- [YOUR ASSIGNMENT]: Pull every line holding the string "oder" from the records below.

- [PROVIDED DATA]:
--- START ---
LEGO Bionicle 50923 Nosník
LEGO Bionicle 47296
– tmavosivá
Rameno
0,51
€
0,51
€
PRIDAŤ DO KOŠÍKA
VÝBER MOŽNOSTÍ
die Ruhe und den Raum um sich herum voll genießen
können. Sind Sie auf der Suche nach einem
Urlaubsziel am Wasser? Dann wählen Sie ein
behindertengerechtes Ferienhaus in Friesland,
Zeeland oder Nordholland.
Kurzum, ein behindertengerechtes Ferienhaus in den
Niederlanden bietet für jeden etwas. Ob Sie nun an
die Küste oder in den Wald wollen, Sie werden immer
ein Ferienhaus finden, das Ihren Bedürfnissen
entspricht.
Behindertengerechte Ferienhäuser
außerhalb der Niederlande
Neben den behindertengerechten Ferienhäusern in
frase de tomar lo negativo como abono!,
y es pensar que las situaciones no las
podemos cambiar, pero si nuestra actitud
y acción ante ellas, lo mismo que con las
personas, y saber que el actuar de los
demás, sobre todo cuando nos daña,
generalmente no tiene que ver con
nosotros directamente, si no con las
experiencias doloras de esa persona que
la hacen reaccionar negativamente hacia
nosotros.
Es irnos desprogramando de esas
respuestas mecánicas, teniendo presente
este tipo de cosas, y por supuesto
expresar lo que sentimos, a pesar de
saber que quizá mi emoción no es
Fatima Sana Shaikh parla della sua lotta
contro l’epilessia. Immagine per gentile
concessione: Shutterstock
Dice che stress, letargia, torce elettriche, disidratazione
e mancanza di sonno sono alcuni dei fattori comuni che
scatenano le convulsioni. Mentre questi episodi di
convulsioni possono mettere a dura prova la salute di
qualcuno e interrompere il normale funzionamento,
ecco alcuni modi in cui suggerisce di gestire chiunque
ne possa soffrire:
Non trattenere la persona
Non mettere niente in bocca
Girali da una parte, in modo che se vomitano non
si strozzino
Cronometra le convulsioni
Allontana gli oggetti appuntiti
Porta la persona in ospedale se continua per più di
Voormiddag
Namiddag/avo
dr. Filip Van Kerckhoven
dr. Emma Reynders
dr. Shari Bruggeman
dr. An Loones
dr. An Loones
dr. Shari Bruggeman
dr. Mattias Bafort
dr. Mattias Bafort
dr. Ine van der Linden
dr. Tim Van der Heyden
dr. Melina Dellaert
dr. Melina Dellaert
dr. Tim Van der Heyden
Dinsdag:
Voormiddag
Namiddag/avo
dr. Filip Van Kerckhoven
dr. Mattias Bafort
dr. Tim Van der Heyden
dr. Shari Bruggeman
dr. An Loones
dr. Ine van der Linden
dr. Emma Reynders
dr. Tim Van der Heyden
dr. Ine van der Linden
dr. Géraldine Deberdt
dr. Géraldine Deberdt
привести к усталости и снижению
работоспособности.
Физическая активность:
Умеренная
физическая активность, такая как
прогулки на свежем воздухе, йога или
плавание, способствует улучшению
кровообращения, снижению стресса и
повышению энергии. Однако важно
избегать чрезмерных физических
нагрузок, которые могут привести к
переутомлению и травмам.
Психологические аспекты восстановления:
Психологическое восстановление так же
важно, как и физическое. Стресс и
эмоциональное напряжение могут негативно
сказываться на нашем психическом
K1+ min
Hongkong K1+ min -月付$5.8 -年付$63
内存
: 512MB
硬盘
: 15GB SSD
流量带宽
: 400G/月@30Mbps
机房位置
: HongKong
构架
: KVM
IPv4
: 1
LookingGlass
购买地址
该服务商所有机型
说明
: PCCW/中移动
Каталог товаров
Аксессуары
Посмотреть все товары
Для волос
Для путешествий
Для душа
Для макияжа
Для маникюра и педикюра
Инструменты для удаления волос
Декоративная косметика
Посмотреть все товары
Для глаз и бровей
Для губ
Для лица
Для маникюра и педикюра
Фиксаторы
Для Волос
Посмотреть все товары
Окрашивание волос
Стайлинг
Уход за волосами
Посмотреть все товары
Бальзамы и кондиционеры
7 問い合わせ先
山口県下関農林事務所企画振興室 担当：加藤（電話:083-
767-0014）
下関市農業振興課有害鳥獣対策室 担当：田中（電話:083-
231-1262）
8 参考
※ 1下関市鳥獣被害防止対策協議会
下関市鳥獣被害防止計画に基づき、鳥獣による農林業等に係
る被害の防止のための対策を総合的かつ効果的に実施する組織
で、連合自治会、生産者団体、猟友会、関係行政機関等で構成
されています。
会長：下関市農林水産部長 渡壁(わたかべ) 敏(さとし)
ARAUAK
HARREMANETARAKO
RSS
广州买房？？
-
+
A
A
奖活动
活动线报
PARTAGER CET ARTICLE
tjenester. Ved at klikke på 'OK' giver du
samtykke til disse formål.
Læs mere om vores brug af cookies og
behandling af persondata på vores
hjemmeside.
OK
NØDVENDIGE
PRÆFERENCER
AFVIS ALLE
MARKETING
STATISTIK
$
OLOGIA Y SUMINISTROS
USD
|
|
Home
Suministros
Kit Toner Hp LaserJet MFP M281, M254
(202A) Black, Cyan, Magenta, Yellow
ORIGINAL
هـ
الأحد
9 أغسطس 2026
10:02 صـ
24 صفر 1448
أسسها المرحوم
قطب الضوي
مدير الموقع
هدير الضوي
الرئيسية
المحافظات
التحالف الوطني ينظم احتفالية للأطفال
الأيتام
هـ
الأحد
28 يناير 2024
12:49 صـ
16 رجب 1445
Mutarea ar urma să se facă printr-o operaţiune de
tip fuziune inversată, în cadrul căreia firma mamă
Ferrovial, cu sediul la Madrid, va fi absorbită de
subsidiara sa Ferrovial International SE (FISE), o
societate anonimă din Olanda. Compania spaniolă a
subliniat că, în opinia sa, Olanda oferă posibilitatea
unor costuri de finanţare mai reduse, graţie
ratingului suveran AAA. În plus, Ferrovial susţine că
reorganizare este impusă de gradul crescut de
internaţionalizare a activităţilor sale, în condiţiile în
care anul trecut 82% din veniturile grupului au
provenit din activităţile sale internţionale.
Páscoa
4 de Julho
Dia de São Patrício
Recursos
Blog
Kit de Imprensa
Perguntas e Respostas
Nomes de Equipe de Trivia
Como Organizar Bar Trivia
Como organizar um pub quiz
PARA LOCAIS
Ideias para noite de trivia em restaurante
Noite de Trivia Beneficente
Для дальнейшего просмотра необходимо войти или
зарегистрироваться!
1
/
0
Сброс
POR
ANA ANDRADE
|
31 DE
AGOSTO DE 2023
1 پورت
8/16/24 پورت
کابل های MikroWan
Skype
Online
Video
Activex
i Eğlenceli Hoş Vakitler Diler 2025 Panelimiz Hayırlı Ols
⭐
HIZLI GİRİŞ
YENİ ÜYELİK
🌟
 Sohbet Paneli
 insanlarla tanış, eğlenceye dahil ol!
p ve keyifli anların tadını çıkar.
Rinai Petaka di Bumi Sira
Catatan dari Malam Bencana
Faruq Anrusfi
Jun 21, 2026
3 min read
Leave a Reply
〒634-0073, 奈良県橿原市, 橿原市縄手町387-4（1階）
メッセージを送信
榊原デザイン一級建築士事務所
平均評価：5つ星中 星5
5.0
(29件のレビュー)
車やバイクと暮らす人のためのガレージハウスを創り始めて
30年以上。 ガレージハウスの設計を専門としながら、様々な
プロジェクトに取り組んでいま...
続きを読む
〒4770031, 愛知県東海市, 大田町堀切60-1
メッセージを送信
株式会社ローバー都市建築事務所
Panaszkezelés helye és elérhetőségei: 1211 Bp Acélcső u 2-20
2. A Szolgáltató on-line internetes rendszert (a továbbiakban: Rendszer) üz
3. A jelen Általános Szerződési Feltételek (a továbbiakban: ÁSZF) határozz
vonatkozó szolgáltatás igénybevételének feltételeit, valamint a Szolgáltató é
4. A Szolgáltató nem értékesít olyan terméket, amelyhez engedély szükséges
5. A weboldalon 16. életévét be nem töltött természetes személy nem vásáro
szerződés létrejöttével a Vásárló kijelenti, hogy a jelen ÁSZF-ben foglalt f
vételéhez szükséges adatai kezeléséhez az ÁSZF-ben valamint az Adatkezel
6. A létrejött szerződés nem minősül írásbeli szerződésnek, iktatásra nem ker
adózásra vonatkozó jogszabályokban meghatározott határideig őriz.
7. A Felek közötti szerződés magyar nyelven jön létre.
--- END ---
- [COMPLETED TASK]:
Zeeland oder Nordholland.
die Küste oder in den Wald wollen, Sie werden immer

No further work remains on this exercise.